READING PASSAGE:
This has been my experience as a science teacher. KS3 pupils who could explain photosynthesis to me, write a word equation and sometimes even balance up the chemical formula equation – would quite happily say ‘the soil’ when asked where the ‘wood of a tree’ comes from. Indeed, I’ve used this question in CPD sessions and some teachers give that answer too …
This is just one example – but the Misconceptions in Chemistry article has lots more – but I think it’s a case of where effective transmission of subject knowledge alone does not necessarily lead to scientifically accurate understanding. Now – misconceptions aren’t the be-all-and-end-all, but how well different instructional techniques correct misconceptions, I suggest, represents an important test of efficacy.
Can you have understanding without knowledge?
Again, I think possibly yes (in a highly limited sense).
A powerful tool in science teaching is the use of analogy. One of the benefits of analogies is that it allows the expression of concepts in the absence of the complex subject knowledge that would ordinarily allow you to derive the same understanding.
I posted an example recently – using a motorway analogy to teach the behaviour of current and voltage in circuits. The analogy takes away some of the (often confusing for novice learners) knowledge components (e.g. what are Coulombs and how energy is transferred by the movement of electrical charge) and provides a simplified conceptual model so that students can reason about the behaviour of the circuit without getting hung up on the complexities of Kirchhoff’s law. Analogies are an effective way to teach science – possibly because they reduce the cognitive load when teaching a difficult concept.
Whilst eventually students will need to tackle the specifics of that subject knowledge – using analogies allows Y7s to get to quickly get to grips with the basics of circuit behaviour. Pupils recognise that there aren’t really cars (or coal trucks) zooming around a motorway, or thieves stealing petrol, but the concrete objects involved help them more quickly accommodate the new (and sometimes counter-intuitive) ideas involved.

THE TASK:
Answer these questions from the passage on science teaching.
(a) When asked where the wood of a tree comes from, what answer do some KS3 pupils give?
(b) What analogy did the writer use to teach how current and voltage behave in circuits?
(c) What possible reason does the passage give for analogies being an effective way to teach science?

EXTRACTED DATA:
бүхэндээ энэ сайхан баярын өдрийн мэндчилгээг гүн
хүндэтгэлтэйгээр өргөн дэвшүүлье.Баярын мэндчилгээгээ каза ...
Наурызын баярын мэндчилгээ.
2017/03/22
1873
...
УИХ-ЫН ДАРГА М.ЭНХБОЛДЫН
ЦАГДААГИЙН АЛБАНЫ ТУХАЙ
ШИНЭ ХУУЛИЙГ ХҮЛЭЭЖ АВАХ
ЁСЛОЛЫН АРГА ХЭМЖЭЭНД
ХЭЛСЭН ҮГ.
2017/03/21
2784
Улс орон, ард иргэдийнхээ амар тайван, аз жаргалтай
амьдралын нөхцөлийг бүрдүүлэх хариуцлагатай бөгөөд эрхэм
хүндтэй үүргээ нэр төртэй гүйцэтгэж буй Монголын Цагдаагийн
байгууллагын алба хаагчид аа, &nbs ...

RESPONSE TO THIS EXERCISE:
(a) They say "the soil."
(b) A motorway analogy.
(c) They may reduce the cognitive load when a difficult concept is taught.